Reduced ability of transforming growth factor-alpha to induce EGF receptor heterodimerization and downregulation suggests a mechanism of oncogenic synergy with ErbB2

The epidermal growth factor receptor (EGFR) is activated by a variety of ligands including EGF and transforming growth factor-alpha (TGF alpha), whereas no ligand for the homologous ErbB2 oncoprotein has yet been identified. Here we use both an ErbB2 phosphoantibody (aPY(1222)) and an activation-specific EGFR antibody to show that low concentrations of EGF induce more efficient tyrosine phosphorylation of ErbB2 in A431 cells than does equimolar TGF alpha, while EGFR is more potently activated by TGF alpha.
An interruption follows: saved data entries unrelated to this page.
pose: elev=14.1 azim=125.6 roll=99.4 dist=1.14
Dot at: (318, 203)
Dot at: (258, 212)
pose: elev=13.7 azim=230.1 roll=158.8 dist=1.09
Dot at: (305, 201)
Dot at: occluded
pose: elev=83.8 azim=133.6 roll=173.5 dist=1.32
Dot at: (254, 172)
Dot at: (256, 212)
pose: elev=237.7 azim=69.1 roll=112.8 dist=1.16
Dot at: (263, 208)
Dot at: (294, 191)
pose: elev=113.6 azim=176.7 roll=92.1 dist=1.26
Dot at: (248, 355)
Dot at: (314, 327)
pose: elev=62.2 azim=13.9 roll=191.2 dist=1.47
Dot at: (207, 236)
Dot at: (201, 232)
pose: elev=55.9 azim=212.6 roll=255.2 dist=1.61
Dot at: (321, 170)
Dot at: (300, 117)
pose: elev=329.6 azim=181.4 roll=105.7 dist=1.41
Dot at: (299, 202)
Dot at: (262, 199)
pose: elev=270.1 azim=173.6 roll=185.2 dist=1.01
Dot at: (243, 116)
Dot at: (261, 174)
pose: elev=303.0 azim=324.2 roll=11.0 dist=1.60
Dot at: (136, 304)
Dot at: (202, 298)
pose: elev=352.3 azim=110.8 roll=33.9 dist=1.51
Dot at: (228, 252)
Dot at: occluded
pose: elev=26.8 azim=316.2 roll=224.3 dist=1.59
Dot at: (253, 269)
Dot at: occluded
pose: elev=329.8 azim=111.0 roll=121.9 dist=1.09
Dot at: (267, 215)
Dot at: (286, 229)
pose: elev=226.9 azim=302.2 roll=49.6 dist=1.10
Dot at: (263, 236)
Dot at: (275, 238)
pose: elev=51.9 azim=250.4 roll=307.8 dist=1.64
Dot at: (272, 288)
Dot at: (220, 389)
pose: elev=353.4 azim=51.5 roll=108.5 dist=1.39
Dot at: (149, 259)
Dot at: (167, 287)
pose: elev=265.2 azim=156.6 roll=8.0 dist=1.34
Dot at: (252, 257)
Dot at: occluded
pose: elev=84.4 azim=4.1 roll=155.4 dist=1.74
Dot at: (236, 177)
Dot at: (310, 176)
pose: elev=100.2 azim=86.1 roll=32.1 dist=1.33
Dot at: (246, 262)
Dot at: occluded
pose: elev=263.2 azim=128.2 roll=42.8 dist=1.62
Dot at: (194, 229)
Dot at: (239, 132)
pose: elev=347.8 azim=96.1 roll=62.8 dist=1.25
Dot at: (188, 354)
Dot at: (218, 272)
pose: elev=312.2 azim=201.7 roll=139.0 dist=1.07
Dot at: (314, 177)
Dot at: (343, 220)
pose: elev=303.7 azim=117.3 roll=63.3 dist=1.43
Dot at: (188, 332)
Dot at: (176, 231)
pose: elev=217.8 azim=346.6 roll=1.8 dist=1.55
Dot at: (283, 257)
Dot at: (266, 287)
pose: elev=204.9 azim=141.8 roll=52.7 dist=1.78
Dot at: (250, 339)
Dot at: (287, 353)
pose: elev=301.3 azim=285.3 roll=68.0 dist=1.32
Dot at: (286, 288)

Co-precipitation studies confirm that heterodimerization of activated EGFR and transphosphorylated ErbB2 is readily induced by EGF but not TGF alpha. ECFR downregulation is also more efficiently induced by EGF, suggesting that ligand-dependent modification of ErbB2 may be required to terminate EGFR signalling in cells expressing both receptor types. These findings indicate that EGF and TGF alpha differ in their abilities to induce tyrosine phosphorylation and heterodimerization of ErbB2, and raise the possibility that ErbB2 exerts its oncogenic effect in part by impairing TGF alpha-dependent EGFR downregulation.